Other organisations can learn from this, concluded Warrington: “If you want to make sure your people don't become your own personal Edward Snowden, then you have to be open with them on how you're running the business, what their future will look like and make them feel engaged with the direction you want to take.”

Tim Grieveson, chief cybersecurity strategist at HPE, told SC that background checks should be complemented with behaviour analytics allowing you to know what is normal behaviour and, importantly, what isn't. Furthermore, implementing roles-based access control so that only the right people can access the right data is an important step.

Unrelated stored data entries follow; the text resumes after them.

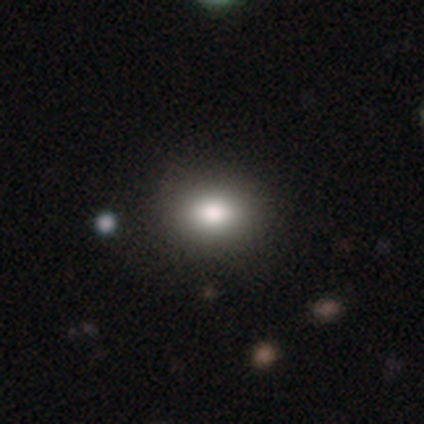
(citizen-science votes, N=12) Smooth or featured? 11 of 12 (92%) said smooth. How rounded? 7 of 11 (64%) said round. Merging? 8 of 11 (73%) said none.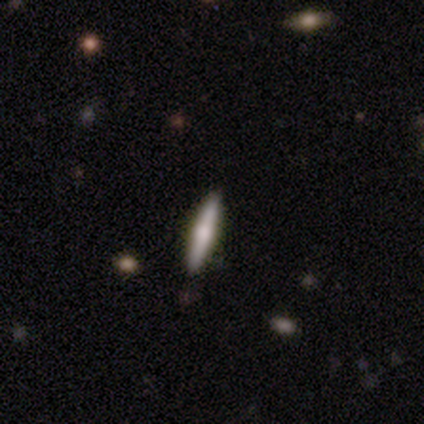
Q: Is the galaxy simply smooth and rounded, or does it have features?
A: smooth — 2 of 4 (50%, tied with featured or disk).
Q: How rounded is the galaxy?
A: cigar-shaped — 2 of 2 (100%).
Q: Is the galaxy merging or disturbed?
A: none — 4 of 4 (100%).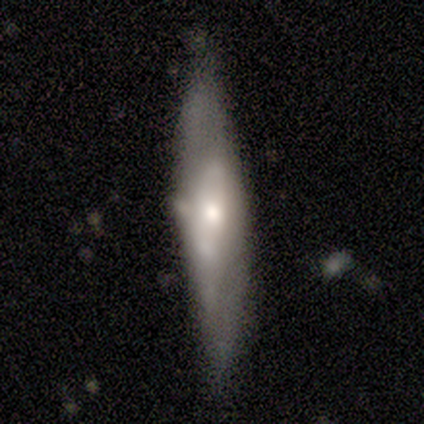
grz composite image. It shows a smooth galaxy with no disk features (40%, tied with featured or disk) that is cigar-shaped (100%). Merging: none (100%).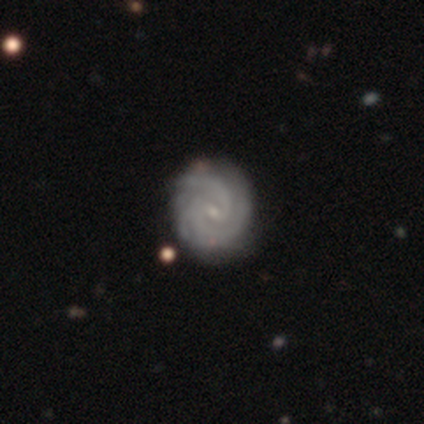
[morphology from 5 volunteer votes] Overall: featured or disk (100%). Edge-on disk: no (100%). Bar: weak (100%). Spiral arms: yes (100%). Spiral arm count: 2 (80%). Spiral winding: tight (80%). Bulge size: small (100%). Merging: none (80%).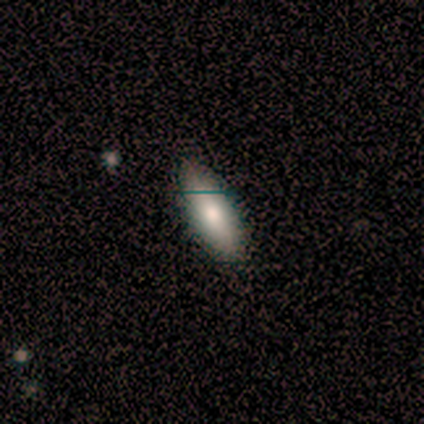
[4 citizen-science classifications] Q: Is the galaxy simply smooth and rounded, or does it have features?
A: smooth — 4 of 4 (100%).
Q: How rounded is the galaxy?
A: cigar-shaped — 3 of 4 (75%).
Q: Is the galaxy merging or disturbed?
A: none — 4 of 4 (100%).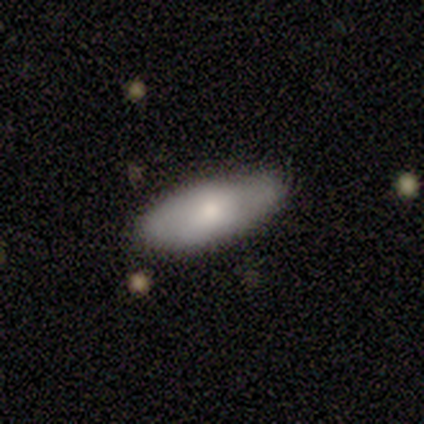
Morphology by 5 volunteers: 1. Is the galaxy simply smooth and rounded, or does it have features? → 40% smooth (tied), 40% featured or disk (tied), 20% star or artifact.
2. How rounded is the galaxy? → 100% in between, 0% round, 0% cigar-shaped.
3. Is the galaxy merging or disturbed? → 75% none, 25% minor disturbance, 0% major disturbance, 0% merger.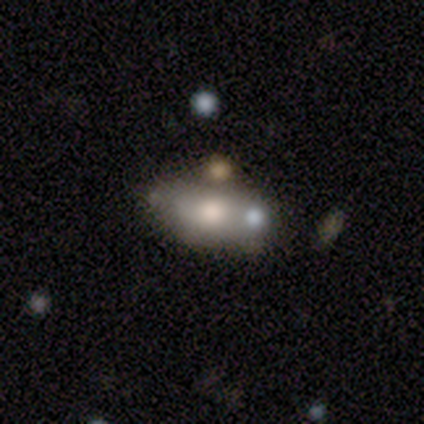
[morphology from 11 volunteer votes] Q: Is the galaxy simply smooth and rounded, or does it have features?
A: featured or disk — 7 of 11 (64%).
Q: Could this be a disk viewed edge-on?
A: no — 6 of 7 (86%).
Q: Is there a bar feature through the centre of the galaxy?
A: no — 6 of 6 (100%).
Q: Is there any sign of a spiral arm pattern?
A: no — 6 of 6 (100%).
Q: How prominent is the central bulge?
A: moderate — 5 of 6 (83%).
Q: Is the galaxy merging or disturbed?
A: none — 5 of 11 (45%).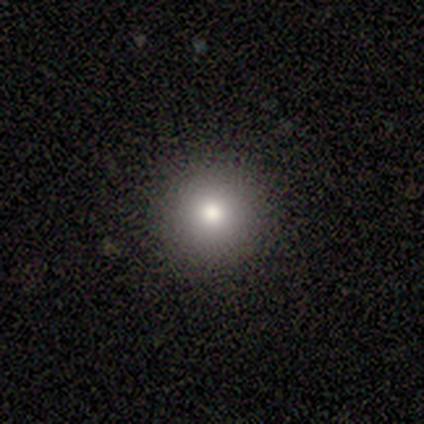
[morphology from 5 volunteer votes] A smooth galaxy with no disk features (60%) that is round (100%).

Vote fractions:
- Smooth or featured? smooth: 60% / featured or disk: 20% / star or artifact: 20%
- How rounded? round: 100% / in between: 0% / cigar-shaped: 0%
- Merging? none: 100% / minor disturbance: 0% / major disturbance: 0% / merger: 0%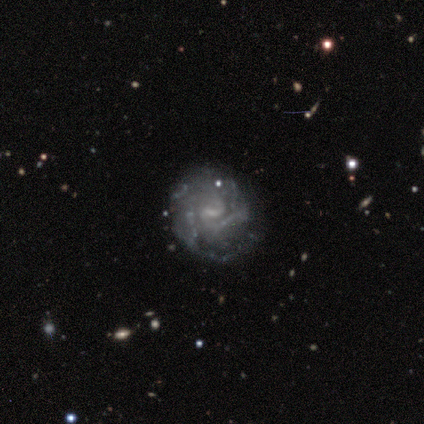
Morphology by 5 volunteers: Smooth or featured?
  - featured or disk: 80% *
  - star or artifact: 20%
  - smooth: 0%
Edge-on disk?
  - no: 100% *
  - yes: 0%
Bar?
  - no: 75% *
  - weak: 25%
  - strong: 0%
Spiral arms?
  - yes: 75% *
  - no: 25%
Spiral winding?
  - tight: 67% *
  - loose: 33%
  - medium: 0%
Spiral arm count?
  - 2: 33% * (tied)
  - 3: 33% * (tied)
  - 4: 33% * (tied)
  - 1: 0%
  - more than 4: 0%
  - can't tell: 0%
Bulge size?
  - small: 50% * (tied)
  - none: 50% * (tied)
  - dominant: 0%
  - large: 0%
  - moderate: 0%
Merging?
  - none: 100% *
  - minor disturbance: 0%
  - major disturbance: 0%
  - merger: 0%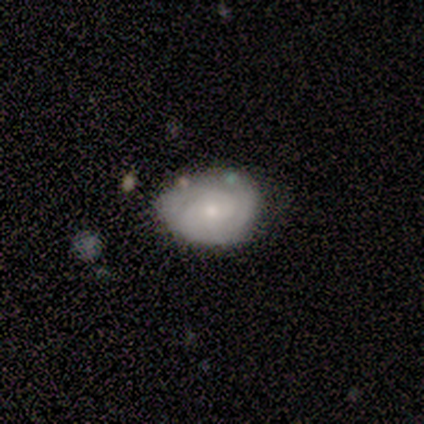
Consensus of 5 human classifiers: Smooth or featured?
  - featured or disk: 60% *
  - smooth: 40%
  - star or artifact: 0%
Edge-on disk?
  - no: 100% *
  - yes: 0%
Bar?
  - no: 100% *
  - strong: 0%
  - weak: 0%
Spiral arms?
  - yes: 100% *
  - no: 0%
Spiral winding?
  - tight: 100% *
  - medium: 0%
  - loose: 0%
Spiral arm count?
  - can't tell: 100% *
  - 1: 0%
  - 2: 0%
  - 3: 0%
  - 4: 0%
  - more than 4: 0%
Bulge size?
  - moderate: 67% *
  - small: 33%
  - dominant: 0%
  - large: 0%
  - none: 0%
Merging?
  - minor disturbance: 60% *
  - none: 40%
  - major disturbance: 0%
  - merger: 0%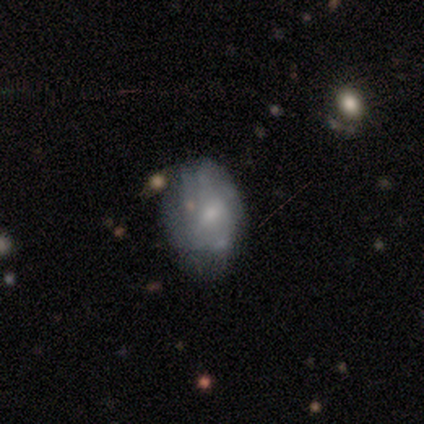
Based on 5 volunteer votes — Smooth or featured? 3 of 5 (60%) said smooth. How rounded? 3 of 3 (100%) said in between. Merging? 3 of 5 (60%) said none.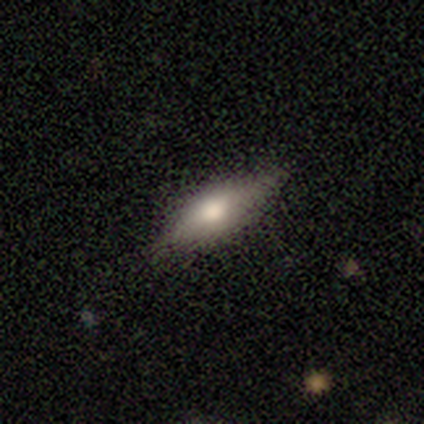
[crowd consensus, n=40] A smooth galaxy with no disk features (50%) that is cigar-shaped (60%).

Vote fractions:
- Smooth or featured? smooth: 50% / featured or disk: 42% / star or artifact: 8%
- How rounded? cigar-shaped: 60% / in between: 40% / round: 0%
- Merging? none: 84% / minor disturbance: 16% / major disturbance: 0% / merger: 0%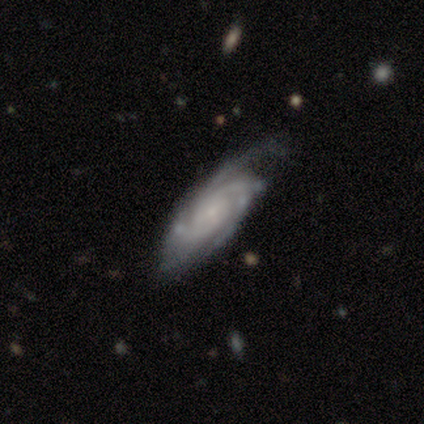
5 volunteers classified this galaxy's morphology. type=featured or disk (80%); edge-on=yes (50%, tied with no); edge-on bulge=rounded (100%); merging=none (80%).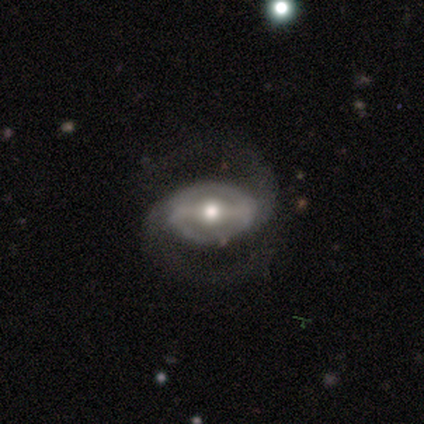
Smooth or featured? featured or disk (79%)
Edge-on disk? no (96%)
Bar? strong (51%)
Spiral arms? yes (92%)
Spiral winding? medium (60%)
Spiral arm count? 2 (98%)
Bulge size? moderate (75%)
Merging? none (75%)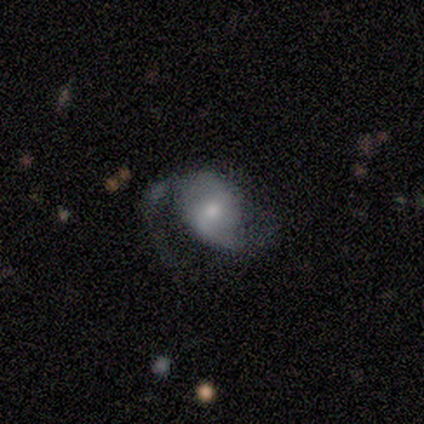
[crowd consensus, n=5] A featured or disk galaxy (80%) with no bar (75%), 2 (100%) loose (67%) spiral arms (75%) and a moderate central bulge (75%).

Vote fractions:
- Smooth or featured? featured or disk: 80% / smooth: 20% / star or artifact: 0%
- Edge-on disk? no: 100% / yes: 0%
- Bar? no: 75% / weak: 25% / strong: 0%
- Spiral arms? yes: 75% / no: 25%
- Spiral winding? loose: 67% / medium: 33% / tight: 0%
- Spiral arm count? 2: 100% / 1: 0% / 3: 0% / 4: 0% / more than 4: 0% / can't tell: 0%
- Bulge size? moderate: 75% / small: 25% / dominant: 0% / large: 0% / none: 0%
- Merging? minor disturbance: 60% / none: 40% / major disturbance: 0% / merger: 0%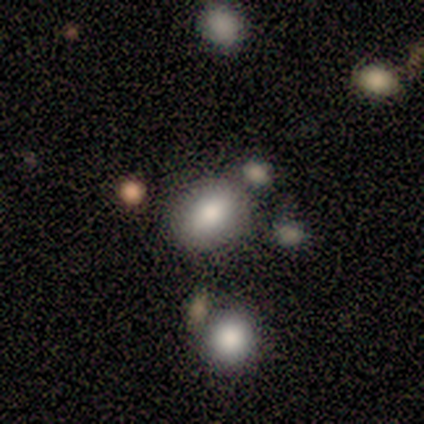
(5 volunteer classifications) Q: Smooth or featured?
A: smooth (80%); runner-up: star or artifact (20%)
Q: How rounded?
A: in between (75%); runner-up: round (25%)
Q: Merging?
A: none (75%); runner-up: merger (25%)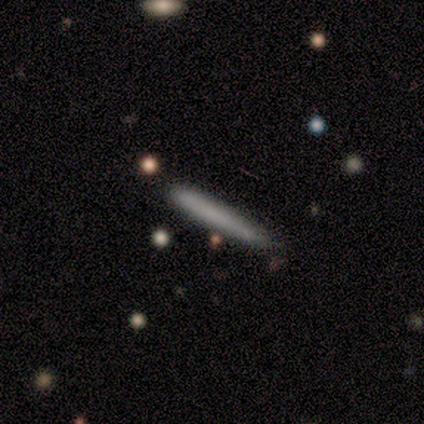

On a broader level, seeing that adversaries are not just criminals but competitors who are “maximising profit, minimising risk and delivering value to its customers allows organisations to understand how they operate, evaluate their strengths and weaknesses and prepare to defend against them”.

At Logically Secure, noted its MD, Steve Armstrong, ‘Trust' is defined as “the absence of a security control”. Background checks, he said, “are all we have in many cases”.  

“What makes this worse is that many organisations rely too much on background checks and therefore don't put in place monitoring and other controls to protect data from theft or modification because they ‘trust their users',” Armstrong said.